Would you retype exactly the lines from the one containing "The magenta cell" through the last line of the records below, and nothing else?

(Recorded data)
***
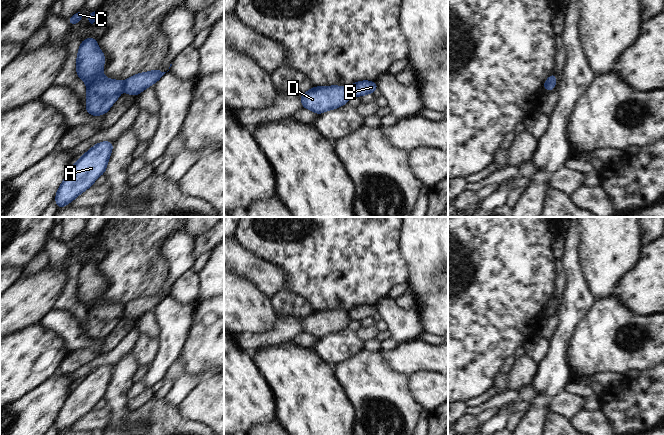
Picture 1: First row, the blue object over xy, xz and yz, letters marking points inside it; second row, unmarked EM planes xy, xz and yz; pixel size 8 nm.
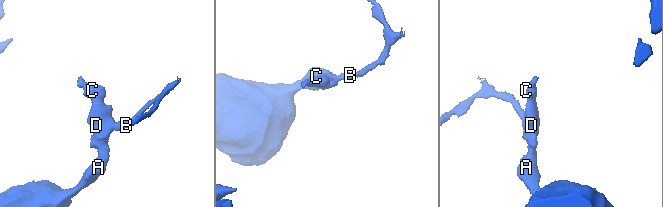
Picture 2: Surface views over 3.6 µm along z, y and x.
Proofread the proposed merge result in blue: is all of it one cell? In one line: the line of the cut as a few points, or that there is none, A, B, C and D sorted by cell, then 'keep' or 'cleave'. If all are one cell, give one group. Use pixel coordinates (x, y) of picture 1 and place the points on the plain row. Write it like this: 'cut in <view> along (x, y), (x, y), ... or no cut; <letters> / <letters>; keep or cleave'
cut in xz along (346, 312), (350, 319); A C D / B; cleave

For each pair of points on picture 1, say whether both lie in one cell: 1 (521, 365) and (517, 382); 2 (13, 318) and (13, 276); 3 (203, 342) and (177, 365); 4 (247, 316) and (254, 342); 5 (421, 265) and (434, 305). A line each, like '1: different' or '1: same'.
1: same
2: different
3: different
4: different
5: different

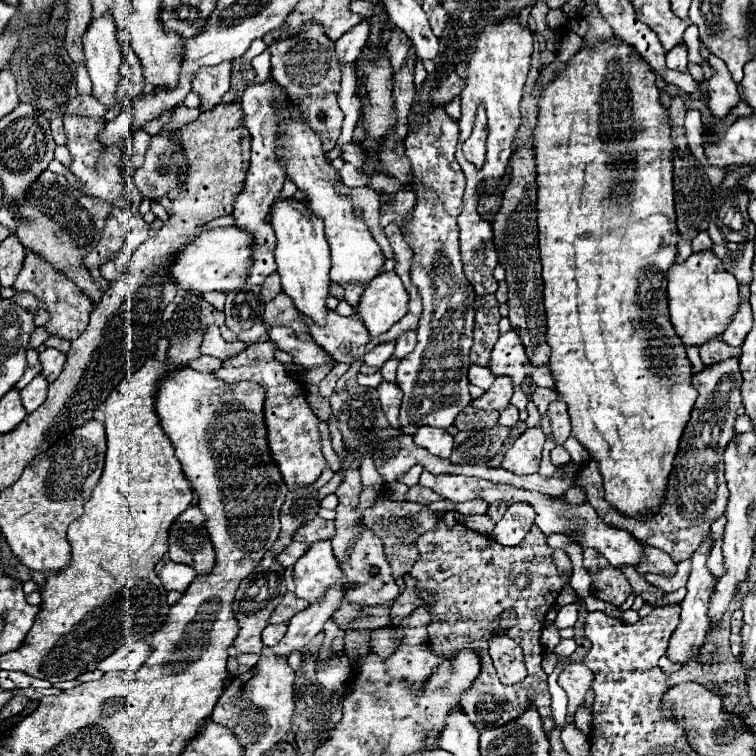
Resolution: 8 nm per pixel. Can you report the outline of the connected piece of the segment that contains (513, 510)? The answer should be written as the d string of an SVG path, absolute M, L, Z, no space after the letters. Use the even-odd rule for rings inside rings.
M514 503L508 507L504 517L496 523L492 539L500 545L518 545L522 537L534 525L534 509L530 503Z

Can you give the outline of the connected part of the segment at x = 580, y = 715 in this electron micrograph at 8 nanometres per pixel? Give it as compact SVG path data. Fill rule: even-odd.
M580 705L580 709L576 711L576 725L578 725L584 733L590 733L590 725L592 725L592 711L586 709L584 705Z

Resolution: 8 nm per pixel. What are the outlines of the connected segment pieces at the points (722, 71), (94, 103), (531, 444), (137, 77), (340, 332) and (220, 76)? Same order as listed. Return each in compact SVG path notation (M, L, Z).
M714 53L708 57L708 65L712 67L714 75L708 81L708 91L710 91L710 111L716 117L724 117L728 115L728 111L738 103L740 93L738 93L738 85L732 79L732 73L728 71L726 63L716 57Z
M78 95L78 97L74 97L74 99L70 101L66 113L102 119L102 117L106 115L106 111L108 111L108 107L102 105L94 95Z
M542 425L528 427L504 453L502 467L516 473L516 475L530 475L538 473L540 465L540 453L544 445L544 431Z
M120 45L122 49L122 65L120 65L120 75L128 77L132 83L140 84L144 82L143 68L136 53L132 53L130 45Z
M328 309L326 325L316 325L310 317L300 313L300 319L308 325L312 339L328 351L334 361L352 363L364 355L364 347L370 341L370 333L358 317L342 317Z
M224 61L216 67L200 67L192 79L192 91L200 95L202 109L212 109L224 97L230 87L230 69L232 61Z

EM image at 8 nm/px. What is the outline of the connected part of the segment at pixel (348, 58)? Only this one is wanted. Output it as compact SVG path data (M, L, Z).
M364 19L336 41L336 53L340 63L354 63L362 55L364 45L368 45L370 27L372 25L368 23L368 19Z

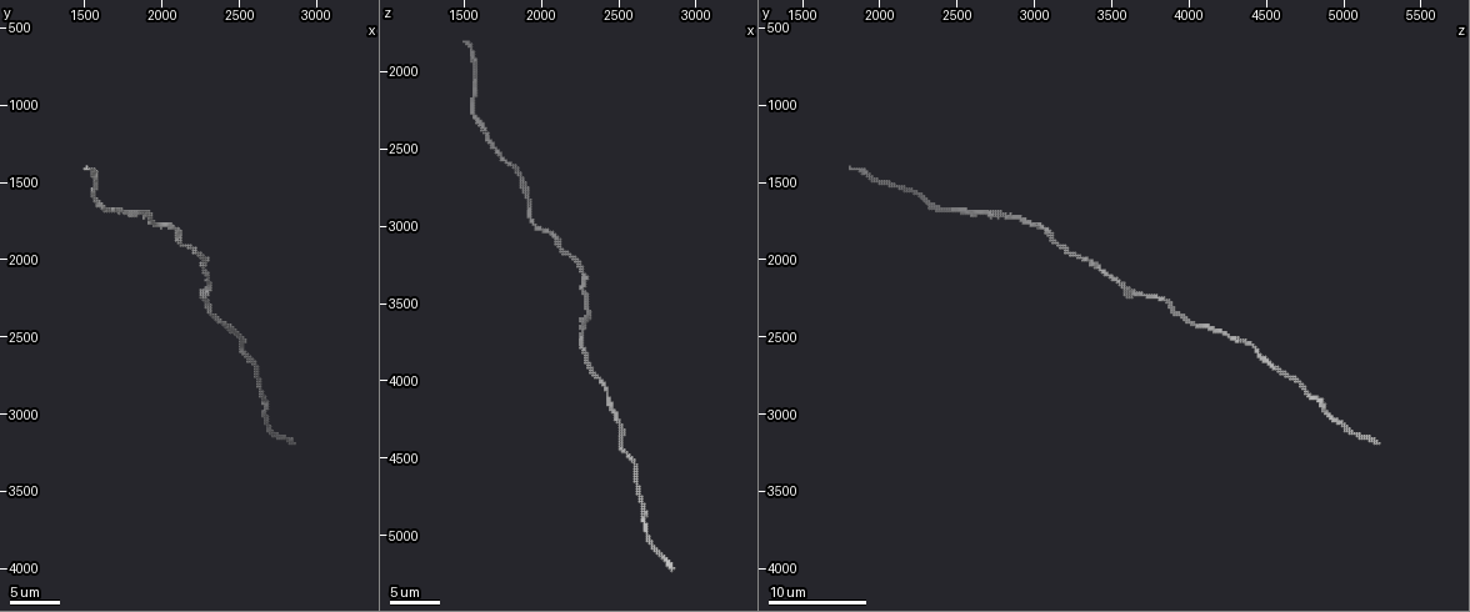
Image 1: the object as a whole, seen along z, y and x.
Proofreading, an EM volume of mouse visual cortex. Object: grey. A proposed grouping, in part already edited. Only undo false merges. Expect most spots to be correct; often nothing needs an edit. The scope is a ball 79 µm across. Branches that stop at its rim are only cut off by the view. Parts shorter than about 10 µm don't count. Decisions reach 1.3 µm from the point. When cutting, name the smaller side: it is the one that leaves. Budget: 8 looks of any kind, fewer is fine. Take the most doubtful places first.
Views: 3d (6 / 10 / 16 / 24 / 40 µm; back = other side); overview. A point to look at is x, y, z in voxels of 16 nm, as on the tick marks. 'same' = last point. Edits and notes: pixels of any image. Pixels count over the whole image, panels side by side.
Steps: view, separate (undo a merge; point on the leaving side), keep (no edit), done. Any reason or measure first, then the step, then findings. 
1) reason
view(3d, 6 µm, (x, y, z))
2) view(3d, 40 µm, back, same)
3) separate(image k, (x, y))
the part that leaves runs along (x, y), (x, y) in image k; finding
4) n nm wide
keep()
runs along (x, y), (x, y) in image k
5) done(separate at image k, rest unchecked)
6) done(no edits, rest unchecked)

sudden change in width
view(3d, 10 µm, (2080, 1800, 3080))

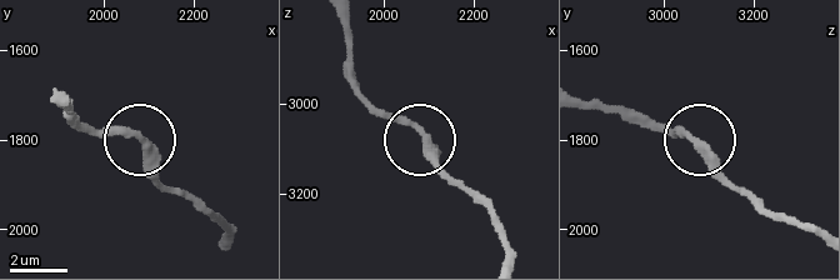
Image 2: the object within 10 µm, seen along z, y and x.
keep()
runs along (504, 258), (491, 221), (446, 179), (436, 155), (363, 95) in image 2; all the same cell

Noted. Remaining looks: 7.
narrows sharply
view(3d, 10 µm, (1880, 1700, 2680))

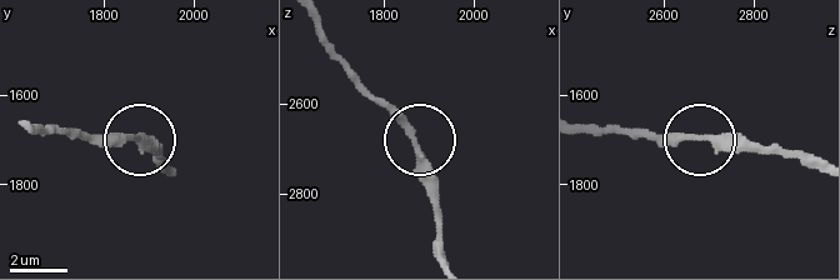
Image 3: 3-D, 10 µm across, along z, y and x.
keep()
runs along (173, 173), (131, 141), (86, 136) in image 3; all the same cell

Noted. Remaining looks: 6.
sudden change in width
view(3d, 16 µm, (2680, 3020, 4920))

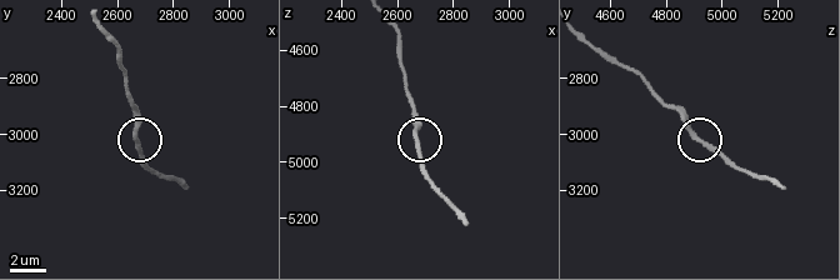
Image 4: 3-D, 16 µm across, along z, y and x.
keep()
runs along (96, 21), (118, 48), (144, 168) in image 4; one cell here

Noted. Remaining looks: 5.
calibre changes
view(3d, 6 µm, (2500, 2540, 4360))

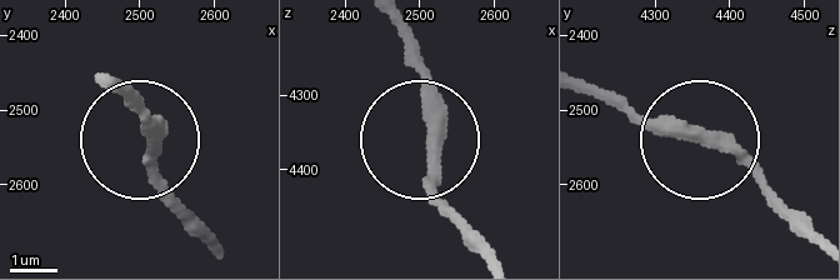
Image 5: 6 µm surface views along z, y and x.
from behind
view(3d, 6 µm, back, (2515, 2540, 4385))

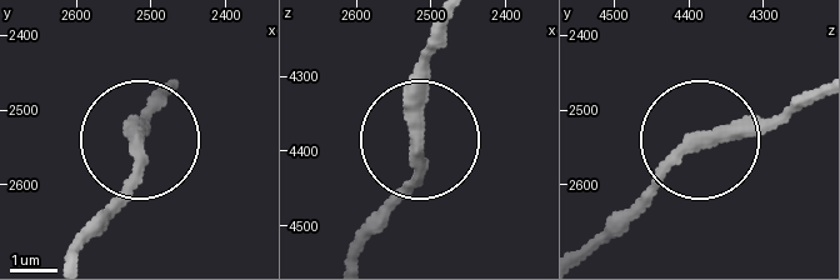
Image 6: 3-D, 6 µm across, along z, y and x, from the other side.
keep()
continuous, no second cell

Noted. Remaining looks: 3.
done(no edits, rest unchecked)

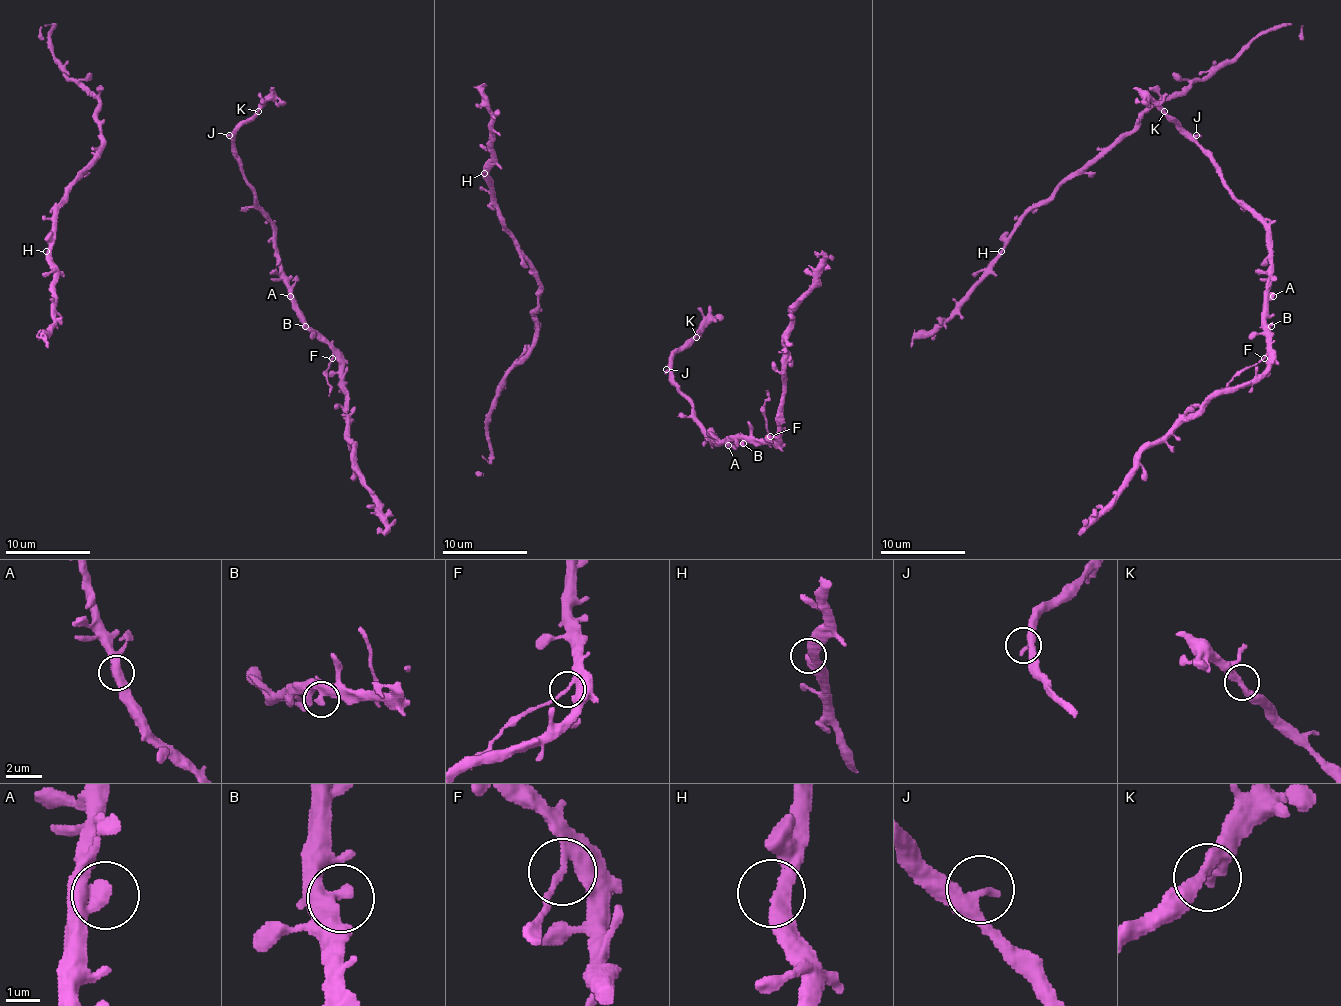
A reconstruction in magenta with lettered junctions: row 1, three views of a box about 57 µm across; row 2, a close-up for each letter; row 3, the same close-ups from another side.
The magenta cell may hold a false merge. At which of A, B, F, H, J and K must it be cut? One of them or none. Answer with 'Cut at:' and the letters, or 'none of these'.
Cut at: F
***
SOLUTION TO THIS PROBLEM:
The magenta cell may hold a false merge. At which of A, B, F, H, J and K must it be cut? One of them or none. Answer with 'Cut at:' and the letters, or 'none of these'.
Cut at: F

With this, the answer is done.